Once the health and social services are combined throughout the UK, there will be no excuse for this situation remaining the same – which it will. Plus ca change.. Hard nosed discharges are all very well, but facing down hard nosed families who are aggressive is another matter..
The number of healthy patients stranded in hospital because of a lack of social care is at a record high, NHS figures show.
Some 37 per cent of patients who are taking up a bed are there because the care they need at home is not in place.
NHS bosses say that many delays for which they are officially blamed should also be laid at the door of social services. If a community health service is full because it is unable to pass patients to social care, it cannot take new patients. A delay in this case is recorded as an NHS delay.
A snapshot in February showed that 6,797 patients were ready for discharge but still in hospital, down from 7,106 the month before. Delays due to social care were about the same, 2,504 compared with 2,498.
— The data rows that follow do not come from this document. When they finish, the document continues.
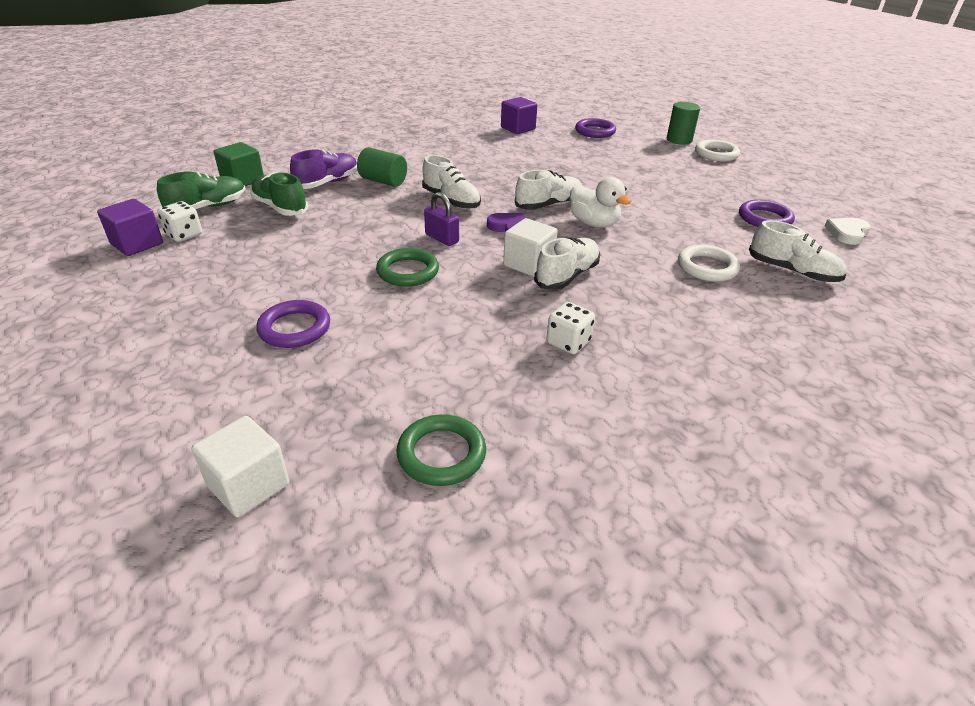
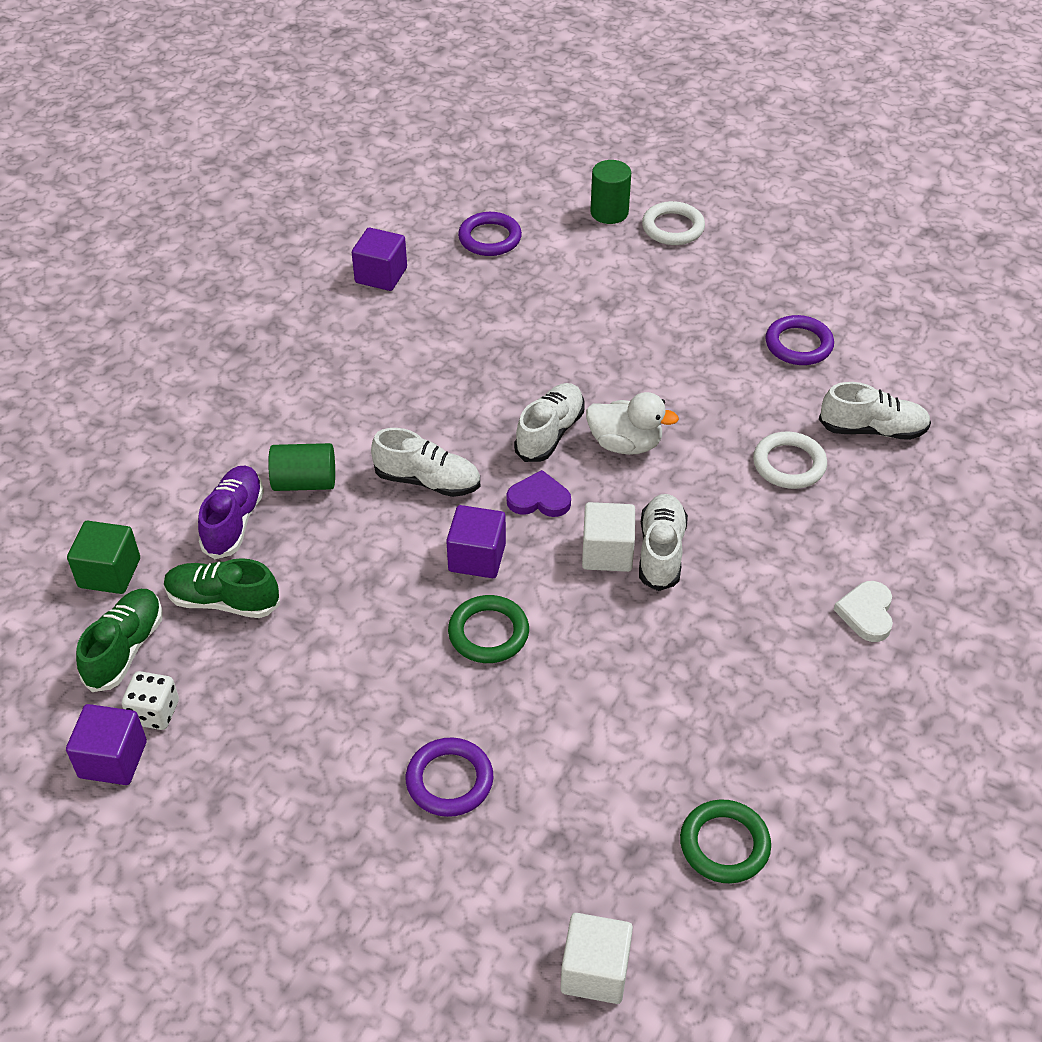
camera: 30 degrees left, 10 degrees up
purple padlock [424,192,459,246] -> purple cube [446,505,506,578]
white dice [546,302,595,354] -> none
white heart [825,218,871,245] -> white heart moved to [834,581,893,642]

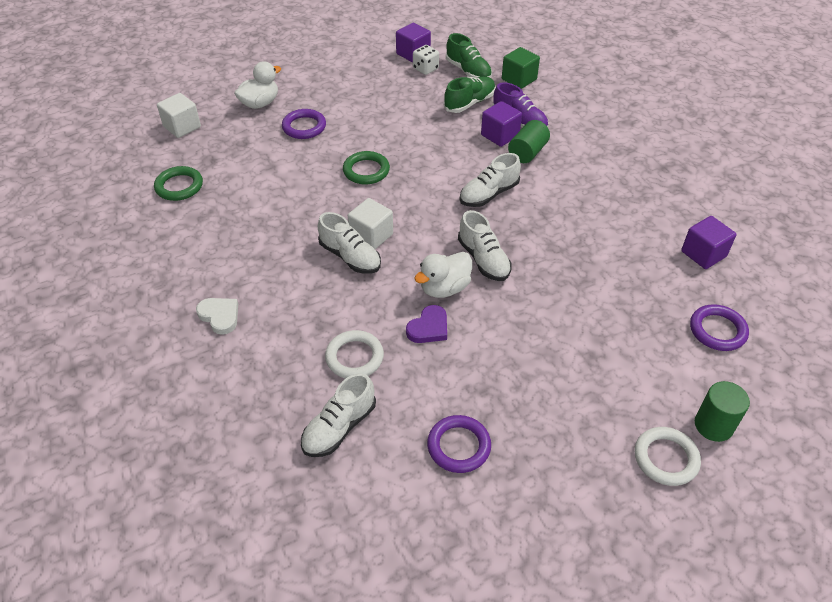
camera: 125 degrees right, 0 degrees up
purple cube [446,505,506,578] -> purple cube moved to [481,101,522,147]
purple heart [506,470,571,517] -> purple heart moved to [406,305,447,343]
none -> white duck [234,61,281,109]

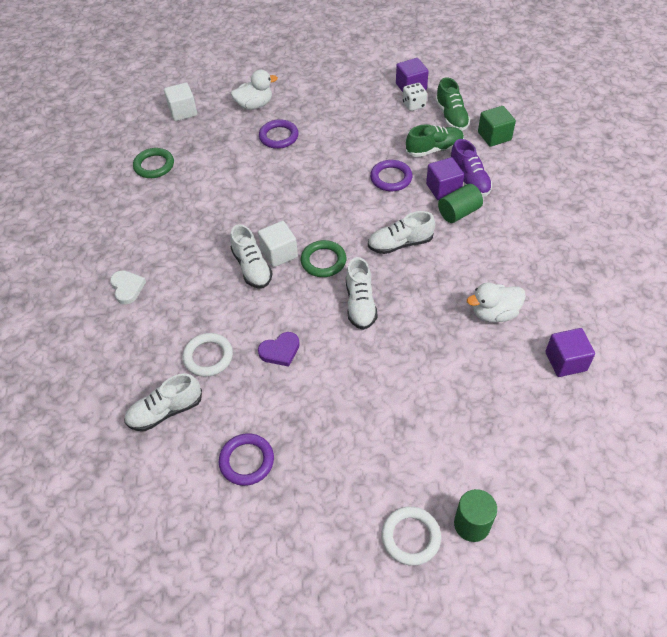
camera: 25 degrees right, 5 degrees up
green ring [343,151,390,184] -> green ring moved to [301,240,346,277]
white duck [414,252,472,298] -> white duck moved to [467,282,526,322]
purple ring [690,304,749,351] -> purple ring moved to [370,160,412,191]

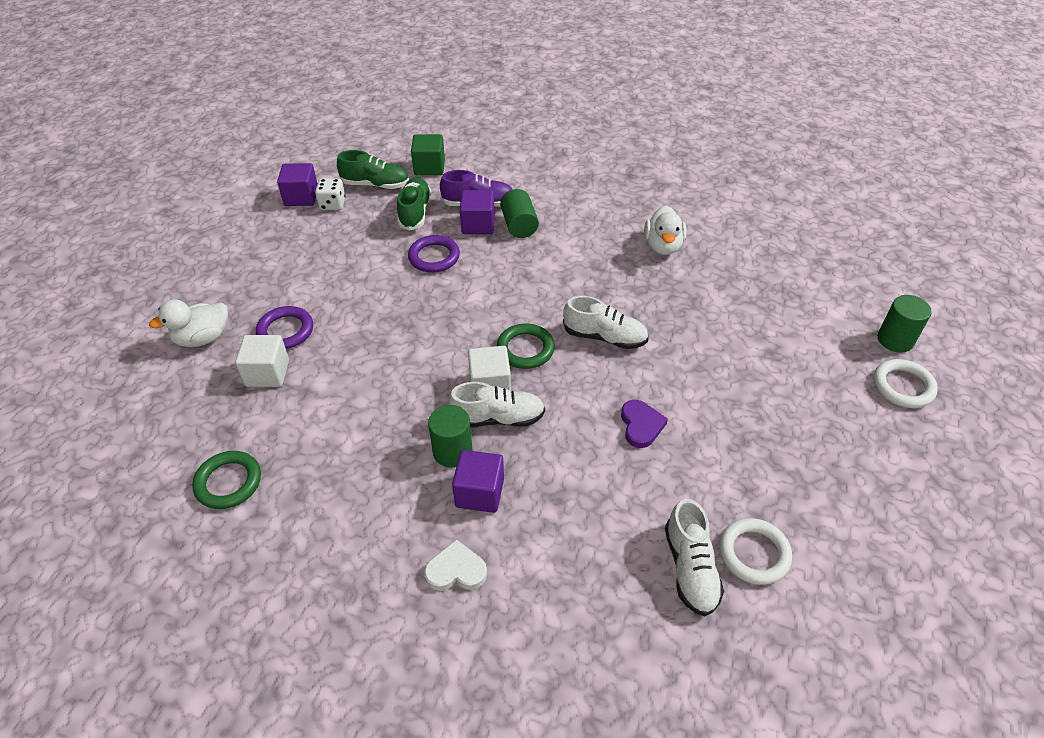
camera: 70 degrees left, 5 degrees down
white cube [164,83,197,121] -> white cube moved to [235,335,289,387]
white ring [183,333,233,377] -> white ring moved to [719,518,792,585]
purple ring [219,433,274,486] -> none
white duck [231,70,278,110] -> white duck turned 120 degrees counterclockwise [149,300,228,347]
white shoe [368,211,435,254] -> none
purple cube [545,328,595,377] -> purple cube moved to [452,450,504,513]
none -> green cylinder [428,405,473,468]

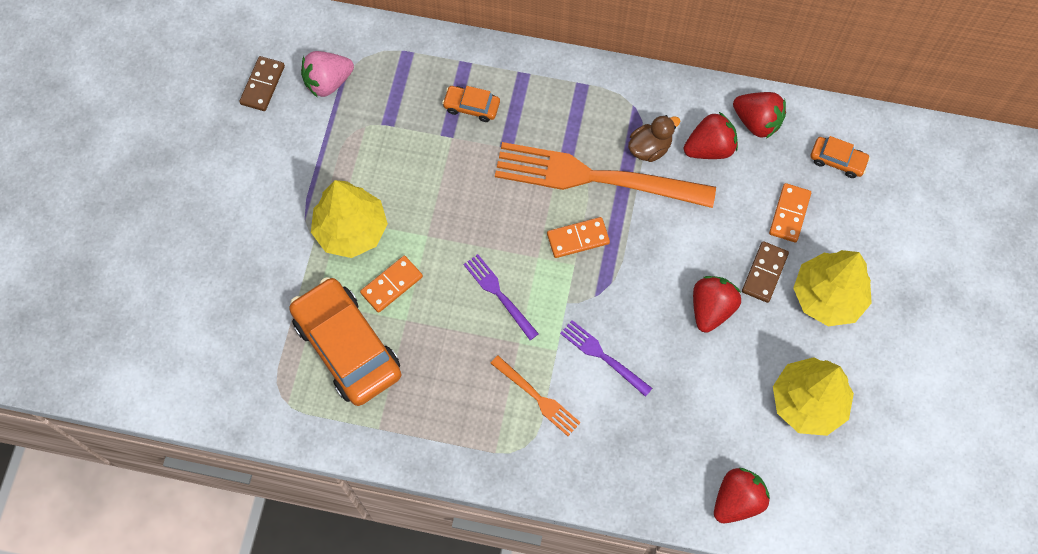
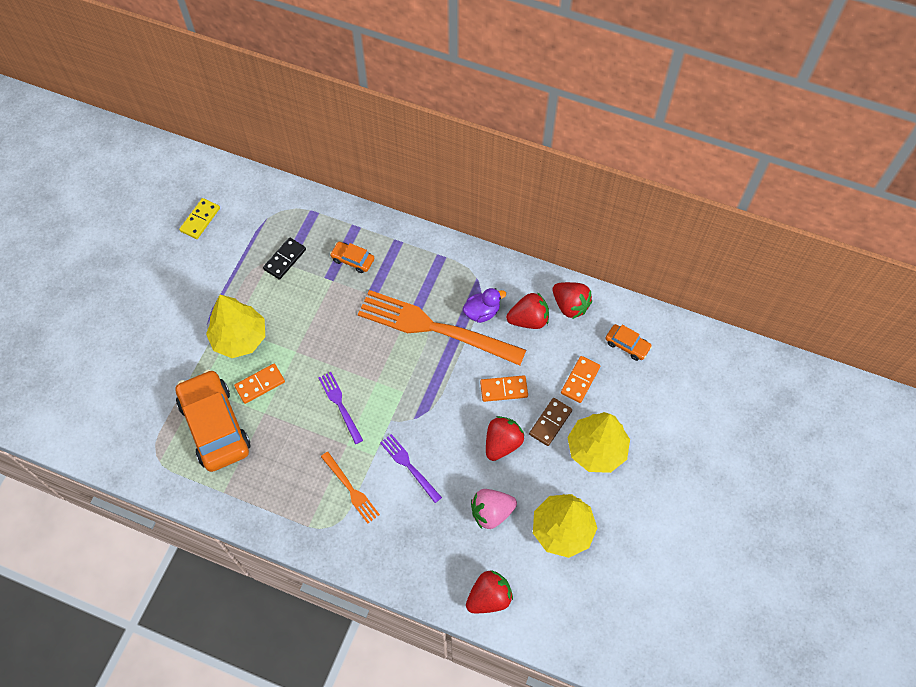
camera: 10 degrees right, 5 degrees down
brown domino [239,56,285,111] -> yellow domino [179,198,220,239]
pink strawberry [301,51,354,98] -> pink strawberry moved to [471,489,517,529]
orange domino [547,217,610,258] -> orange domino moved to [480,375,528,402]
brown duck [628,115,680,162] -> purple duck [463,288,506,323]
none -> black domino [263,237,306,280]

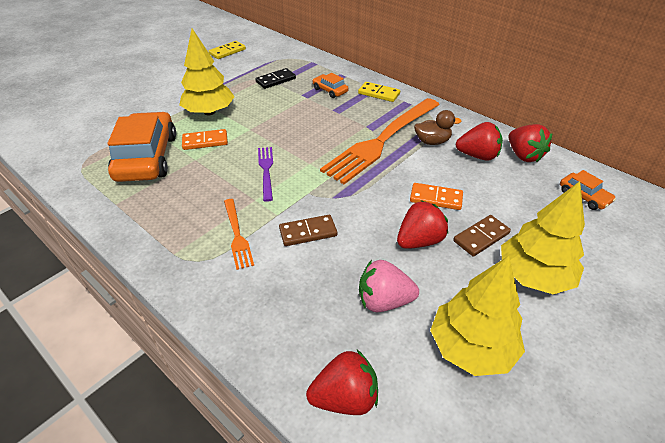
camera: 20 degrees right, 20 degrees down
orange fork [358,290,526,366] -> orange fork turned 90 degrees counterclockwise [320,98,439,184]
purple fork [380,434,442,503] -> brown domino [279,215,337,246]
purple duck [463,288,506,323] -> brown duck [414,110,462,145]
orange domino [561,356,600,403] -> none
none -> yellow domino [358,82,400,102]

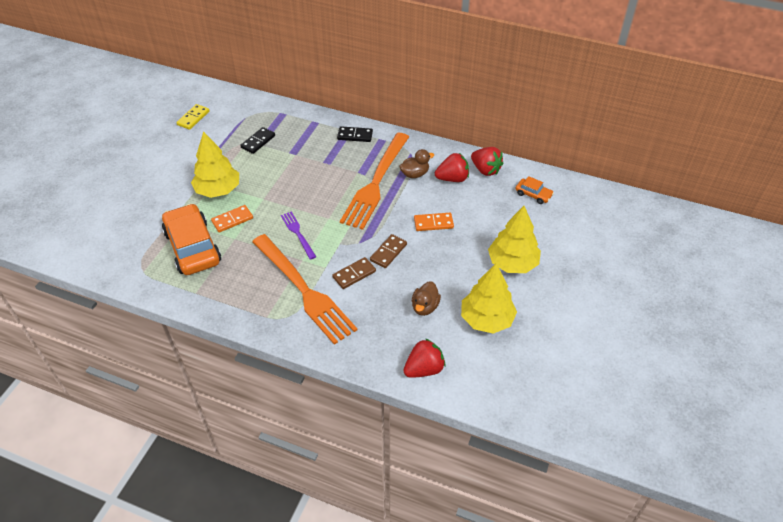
camera: 20 degrees left, 5 degrees up
orange fork [224,199,254,270] -> orange fork [252,234,358,345], size x2.16
orange car [313,73,349,98] -> none
yellow domino [358,82,400,102] -> black domino [337,126,373,142]
pink strawberry [359,260,419,312] -> brown duck [412,281,441,316]
red strawberry [397,200,448,249] -> none
brown domino [453,215,511,257] -> brown domino moved to [370,234,407,268]

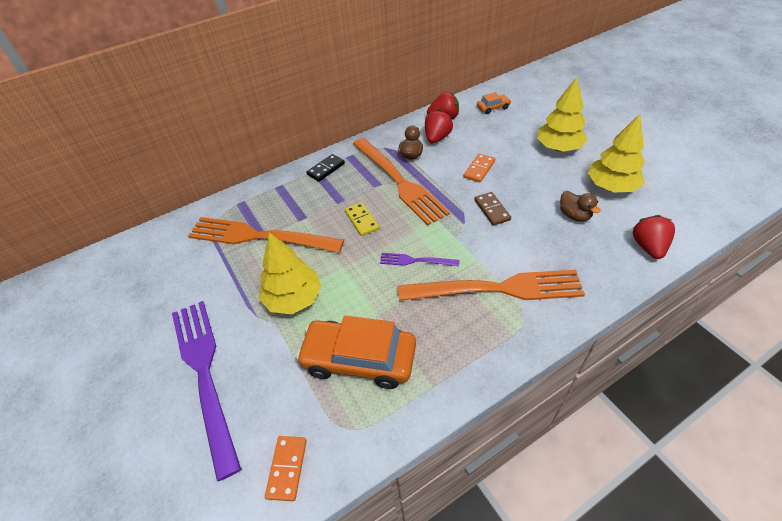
camera: 50 degrees left, 0 degrees up
yellow domino [176,104,210,130] -> yellow domino moved to [345,202,379,236]
orange domino [211,205,253,232] -> orange domino moved to [265,436,307,501]
black domino [240,127,275,154] -> orange fork [188,217,344,253]
brown domino [332,257,376,289] -> none
none -> purple fork [172,301,241,481]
Compared with February last year, the number of delayed days attributable to social care rose by 32.8 per cent.
NHS England said the increase in delays to patients leaving hospital was equal to more than 1,150 beds being taken out of normal usage, compared with February last year.
Saffron Cordery, head of policy and strategy at NHS Providers, which represents hospitals, said: “This is not only a poor use of resources at a time of severe financial pressures, the delays often cause uncertainty, distress and worse outcomes for patients.”
Margaret Willcox, president-elect of the Association of Directors of Adult Social Services, said: “While it is concerning that the number of delayed discharges attributable to social care has risen over the last year, it is encouraging to see there were 500 fewer delays in February because people were waiting for care packages in their own home than the previous month.”
The figures also showed the worst winter for emergency patients being admitted to NHS hospitals in England, with nearly 200,000 waiting at least four hours. From last December to February, 195,764 patients waited at least four hours — the NHS standard — to be admitted to hospital from A&E. The figure is the highest on record and marks a sharp rise on winter last year, when 134,576 patients missed the four-hour target.